Former Vice President Al Gore has called for a “space race”-style plan for the U. S. to produce 100% of its electricity using carbon-free means in ten years:

WASHINGTON (CNN) — The United States should be making all of its electricity with renewable and carbon-free energy in 10 years, former Vice President Al Gore said Thursday.

“The survival of the United States of America as we know it is at risk,” Gore said.

In a speech at Washington’s Constitution Hall, Gore touched on an array of the nation’s current woes, saying the economic, environmental and national security crises are all related.

“I don’t remember a time in our country when so many things seemed to be going so wrong simultaneously,” Gore said.

To begin to fix all the problems, Gore said, “the answer is to end our reliance on carbon-based fuels.”

Gore called on the country to produce all of its electricity from renewable and carbon-free sources in 10 years, a goal he compared to President Kennedy’s challenge for the country to put a man on the moon in the 1960s.

Such a transition is completely unsuited for that sort of crash program. Manned space flight and putting human beings on the moon were engineering problems, well-defined. What VP Gore is talking about is an engineering problem, a business/economic problem, and a political problem. Unlike the space program it would require not only the Congress but the legislatures of all 50 states to act in a timely and effective basis and all pull in the same direction.

The engineering problems are formidable. With the exception of nuclear power generation the means of energy generation are, not coincidentally, not where the people are. That means either you’ll need to move the energy to where the people are—a massive re-working of our energy grid which I suspect would also require some technical breakthroughs—or the people to where the energy is, a political problem of daunting magnitude.

There are other political problems as well. Every Congressman, federal bureaucrat, governor, state legislator, and state regulator would want to put his or her two cents in to the plan. Then there are the hundreds of thousands of local officials.

If the space program had required the cooperation and direct participation of millions of Americans (as this plan would), we’d have never made it to the moon and would still be building cables on Olin King’s kitchen table.

Getting the level of capital investment required for such a plan would be equally daunting, in real dollars dwarfing the space program by several orders of magnitude.

If it could be done by magic, I think that VP Gore’s plan is a great idea. In the absence of magic, I don’t believe it’s doable.

Update

To get some understanding of the scope of what’s being suggested I think it helps to think small. Imagine what it would take just to convert Chicago’s electrical power generation to a carbon-free source. Chicago is a good place to start: 2/3’s of Chicago’s electrical power is already carbon-free nuclear.

10 comments… add one
  • To listen to a boring Gore-bot presentation given about energy from a guy who got a D+ in his only science course, and that in DIVINITY SCHOOL, makes me gag.

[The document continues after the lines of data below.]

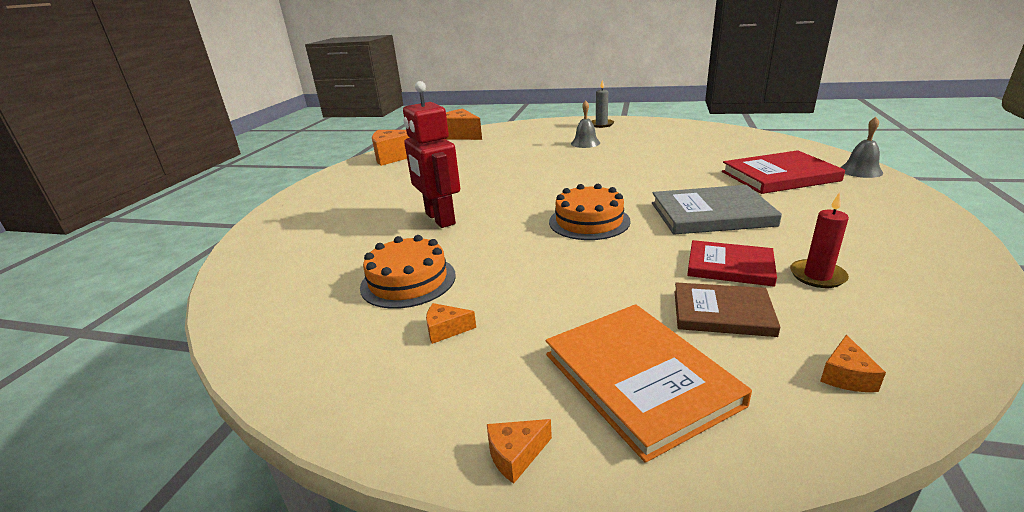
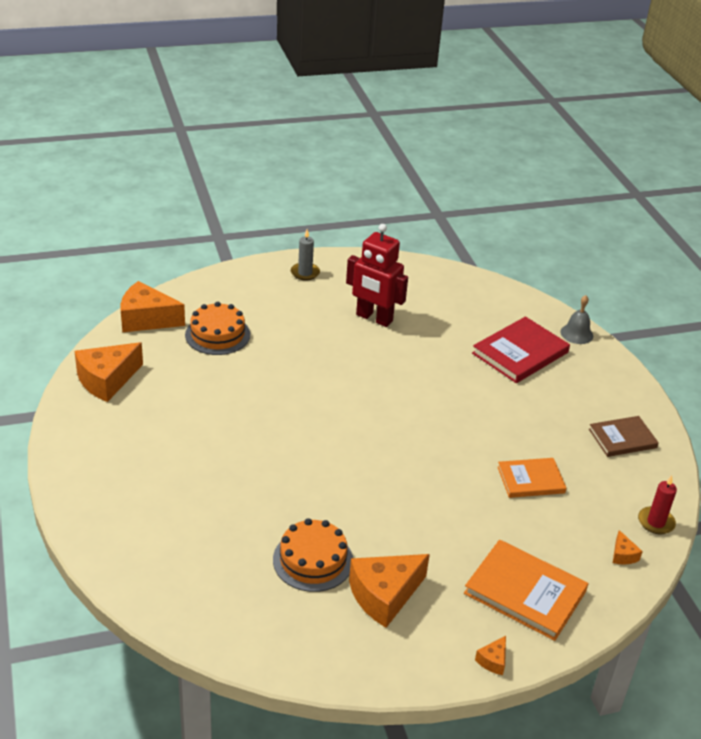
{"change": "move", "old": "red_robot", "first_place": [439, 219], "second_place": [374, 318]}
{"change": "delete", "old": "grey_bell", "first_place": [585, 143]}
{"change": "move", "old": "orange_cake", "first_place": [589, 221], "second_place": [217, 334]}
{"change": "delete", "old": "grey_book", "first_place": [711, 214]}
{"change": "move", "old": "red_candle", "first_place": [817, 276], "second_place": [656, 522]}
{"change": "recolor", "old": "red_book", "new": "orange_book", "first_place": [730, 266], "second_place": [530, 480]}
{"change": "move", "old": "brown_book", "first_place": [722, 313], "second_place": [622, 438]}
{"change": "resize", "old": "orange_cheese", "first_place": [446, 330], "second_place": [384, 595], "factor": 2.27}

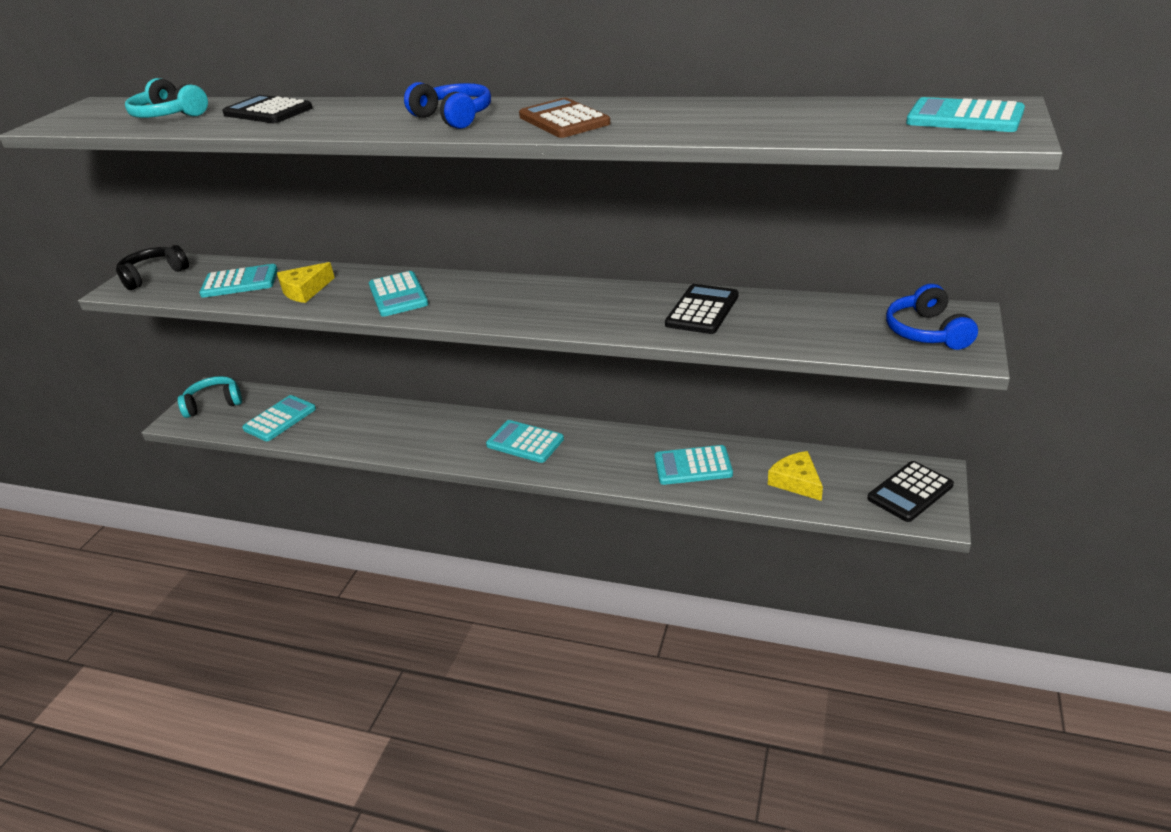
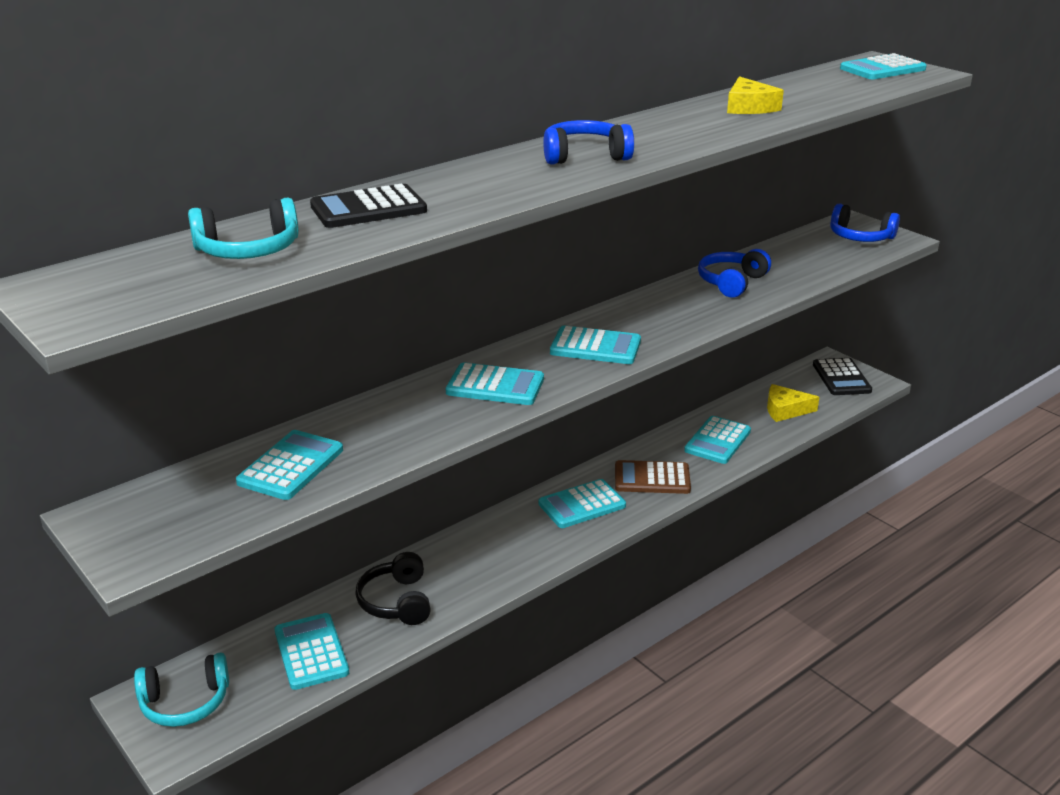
{"change": "move", "old": "brown_calculator", "first_place": [563, 120], "second_place": [652, 478]}
{"change": "move", "old": "black_headphones", "first_place": [153, 275], "second_place": [396, 601]}
{"change": "move", "old": "yellow_cheese", "first_place": [305, 290], "second_place": [749, 107]}
{"change": "replace", "old": "black_calculator", "new": "blue_headphones", "first_place": [702, 310], "second_place": [731, 282]}
{"change": "rotate", "old": "turquoise_headphones", "first_place": [214, 404], "second_place": [185, 702], "degrees": -120}
{"change": "insert", "new": "turquoise_calculator", "second_place": [595, 347]}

    The boring moron should consider religion as his first calling, and he is treating the tree huggers as apostles with himself as messiah.

    What a crock!

  • kreiz Link

    Noticed that Gore excluded nuclear by endorsing ‘renewable’ resources only. I didn’t know Chicago’s electrical power was so heavily nuclear supplied, Dave. Should be a well-known national fact- and in Obama’s backyard too.

  • Andy Link

    So the energy has to be both renewable AND carbon free? That doesn’t leave many choices at all since nuclear is taken out of the picture.

  • Andy Link

    And even if nuclear WAS in the picture, it takes about ten years to build a single plant….

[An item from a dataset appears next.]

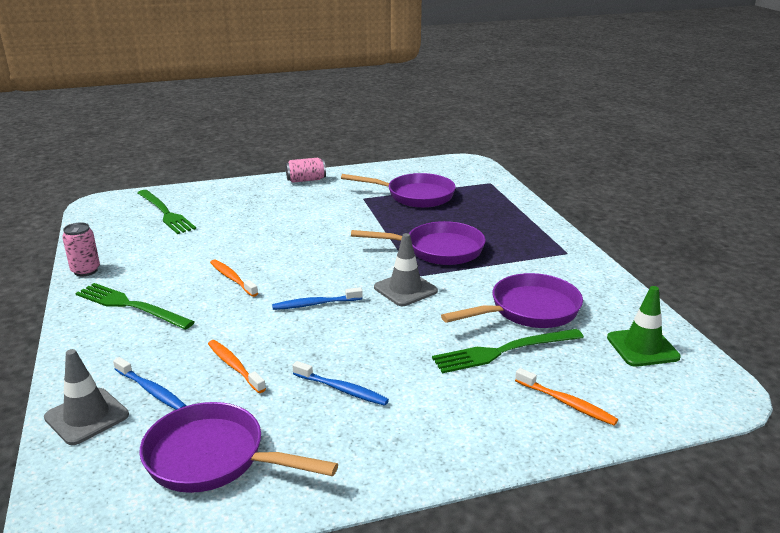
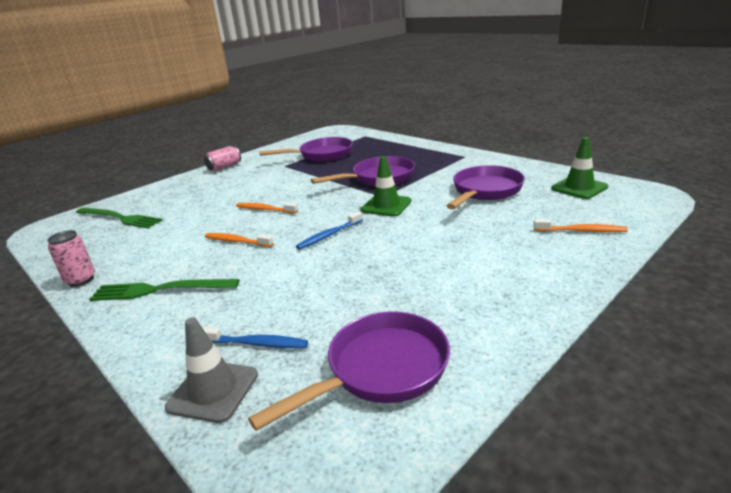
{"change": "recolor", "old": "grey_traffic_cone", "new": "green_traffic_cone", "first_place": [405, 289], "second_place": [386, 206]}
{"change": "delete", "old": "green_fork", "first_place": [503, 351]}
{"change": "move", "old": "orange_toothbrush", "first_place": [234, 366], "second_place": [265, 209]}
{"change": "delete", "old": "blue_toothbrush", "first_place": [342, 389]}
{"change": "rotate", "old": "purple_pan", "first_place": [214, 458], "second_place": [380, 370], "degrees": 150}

  • And even if nuclear WAS in the picture, it takes about ten years to build a single plant….

    Add to that the problems in dealing with local governments. IMO the intractable problems in VP Gore’s plan aren’t the engineering problems, serious as those might be. They’re the political and business ones. Is there a way execute this project without federalizing the whole shebang? Will cities, counties, and states sit still while the federal government takes over all levels of government?

    That’s why the space race comparison is so lousy. It didn’t require the cooperation of any of the other tens or hundreds of thousands of governmental entities we’ve got in this country. Gore’s plan would require the cooperation of all of them.

  • kreiz Link

    Curious about a couple of things, Dave. Has nuclear power been good for Chicago? And do you think that Obama’s presumed familiarity with Chicago’s nuclear power experience will open his mind to this energy source? My recollection is that he’s hedged a bit on nuclear.

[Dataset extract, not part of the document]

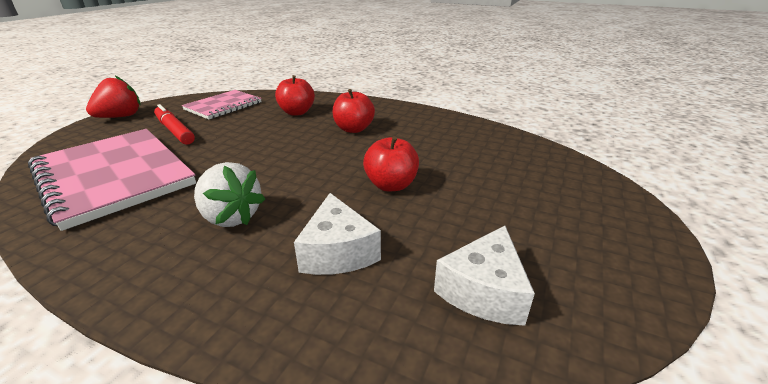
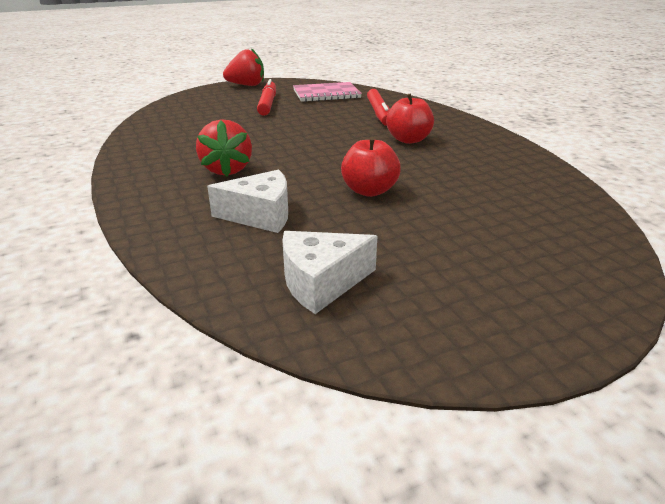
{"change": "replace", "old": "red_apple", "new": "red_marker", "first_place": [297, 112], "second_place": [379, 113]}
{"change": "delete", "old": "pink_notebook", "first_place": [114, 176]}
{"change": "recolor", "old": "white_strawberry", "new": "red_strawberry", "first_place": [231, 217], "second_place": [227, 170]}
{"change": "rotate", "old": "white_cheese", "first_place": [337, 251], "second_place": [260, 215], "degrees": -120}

  • Chicago’s situation is very complicated. On the one hand Chicago has, probably, the most expensive electricity of any major city in the country but, on the other hand, going nuclear has certainly made Chicago’s air a lot cleaner and the lake a lot less polluted than it otherwise have been. Additionally, there’s a problem with disaggregating the cost of nuclear power from the costs of the shell game that’s being run by the electric company.

    Here in Chicago we buy our power from Commonwealth Edison. ComEd generates no power. The power is generated by Exelon, ComEd’s parent company, from whom ComEd buys power. There’s reason to believe that Chicagoans pay higher prices for electricity than they otherwise might as a consequence of this odd setup. From time to time the mayor threatens to toss ComEd out on its ear and start buying power on the market but nothing’s come of it so far.